I Am China
I Am China is possibly Xiaolu Guo’s most ambitious work to date, combining the struggles of communication which she explored in A Concise Chinese-English Dictionary for Lovers with the snapshot, cinematic style of her 20 Fragments of a Ravenous Youth. Much like that latter work, this novel is composed of an intricate collage of artefacts, both written and visual, salvaged from the lives of two lovers, documenting their struggle to retain their personal beliefs and the memory of their time spent together after they are torn apart by forces beyond their control. Expertly woven around this epistolary exchange is the novel’s frame narrative, as Scottish-born translator Iona Kirkpatrick attempts to piece together these fragments. The reader too takes on a similar role, eager to create a linear narrative and uncover the truth about the lovers’ pasts.
Guo exalts in creating a compelling mystery, dropping hints about her characters’ backgrounds into the rich tangibility of the present moment that their letters capture. The letters in question are an exchange between intensely political punk rock musician Kublai Jian, exiled from China following the distribution of a subversive manifesto at one of his concerts, and his poet girlfriend Deng Mu, who shares Jian’s beliefs but struggles to understand the aggression of his rebellion.
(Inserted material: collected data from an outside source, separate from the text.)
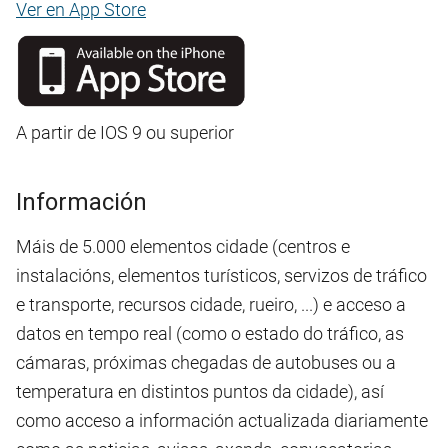
Ver en App Store
A partir de IOS 9 ou superior
Información
Máis de 5.000 elementos cidade (centros e
instalacións, elementos turísticos, servizos de tráfico
e transporte, recursos cidade, rueiro, ...) e acceso a
datos en tempo real (como o estado do tráfico, as
cámaras, próximas chegadas de autobuses ou a
temperatura en distintos puntos da cidade), así
como acceso a información actualizada diariamente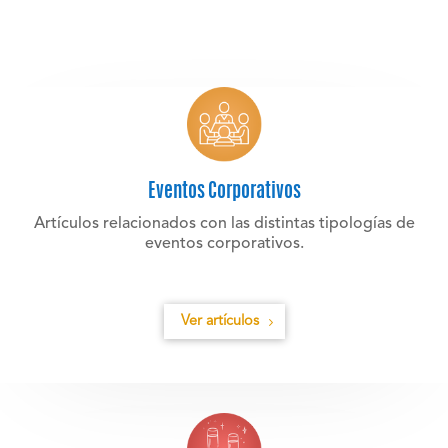
Eventos Corporativos
Artículos relacionados con las distintas tipologías de
eventos corporativos.
Ver artículos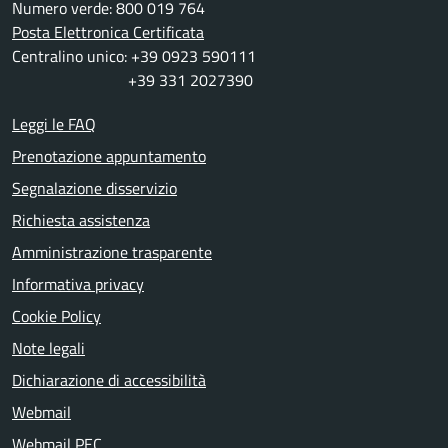
Numero verde: 800 019 764
Posta Elettronica Certificata
Centralino unico: +39 0923 590111
+39 331 2027390
Leggi le FAQ
Prenotazione appuntamento
Segnalazione disservizio
Richiesta assistenza
Amministrazione trasparente
Informativa privacy
Cookie Policy
Note legali
Dichiarazione di accessibilità
Webmail
Webmail PEC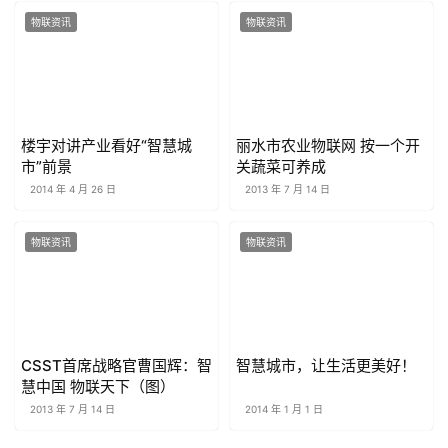
物联资讯
物联资讯
楼宇对讲产业看好“智慧城
丽水市农业物联网 按一个开
市”前景
关蔬菜可养成
2014 年 4 月 26 日
2013 年 7 月 14 日
物联资讯
物联资讯
CSST首席战略官曹国辉：智
智慧城市，让生活更美好！
慧中国 物联天下（图）
2013 年 7 月 14 日
2014 年 1 月 1 日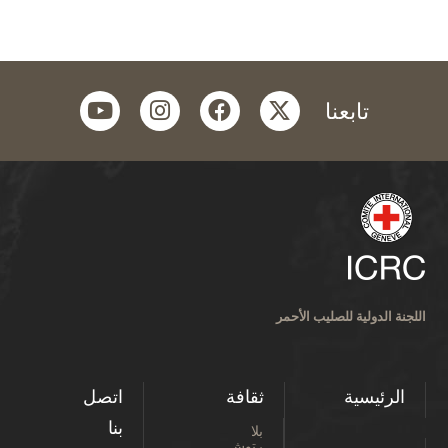
youtube
instagram
facebook
twitter
تابعنا
اللجنة الدولية للصليب الأحمر
الرئيسية
ثقافة
اتصل
بنا
بلا
رتوش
Both Jian and Mu have highly distinct voices in the novel, remaining powerful even against the scale of the political events that serve as a backdrop to their story: censorship, massacres and an oppressive totalitarian society. In spite of their criticisms of their country, the travels of the two characters seem to evoke a stronger sense of place and of homeland than the sections of the novel that are set in China itself, with Jian’s impressions of England as bland, sluggish and lifeless and Mu’s feeling of alienation from the glitzy falsity of the USA causing them to cling to vivid memories of their home and shared life together, sending letters that each is uncertain the other will even receive. Through their separate journeys, Jian and Mu are able to come to a better understanding of one another, as Jian’s revolutionary zeal gives way to a more measured wisdom, while Mu’s foray into the punk music scene allows her to acknowledge the power of performance in challenging complacent world views.
One of the major questions that I Am China poses is that of translation: is it truly possible to translate between two languages without sense and meaning being irrevocably lost? In a similar sense, the narrative also asks whether two people can ever truly understand one another. The novel’s nominal protagonist Iona asks herself these questions as she struggles to find meaning in her isolated existence, with her translations of the letters offering her a sense of “aliveness”, a feeling that had previously eluded her. As Iona pieces together Jian and Mu’s relationship, her reliability as both translator and narrator can be called into question – are the characters she creates real, or, to some extent, projections of her own frustrated desires? While the narrative of the estranged couple seems almost mythical in status, compared frequently by Iona to the tragic Chinese story ‘The Butterfly Lovers’, the Western portions of the novel often fall flat. Iona has little substance as a character compared to the lives she documents, drifting through life until she obtains, apparently from nowhere, a neatly-parcelled fairytale ending that somehow lacks any of the spirit of the novel’s principal romance.
Although I Am China is at times lacking in its frame narrative, the sheer scale of the story of Jian and Mu acts as the true heart of the novel. Guo presents a romance free of cliché, as well as a powerful message about maintaining individuality and a sense of self in spite of alienation and political oppression. In the words of Jian’s manifesto, China is its people, not merely a state, and Guo’s novel provides us with a memorable insight into two of these people’s lives.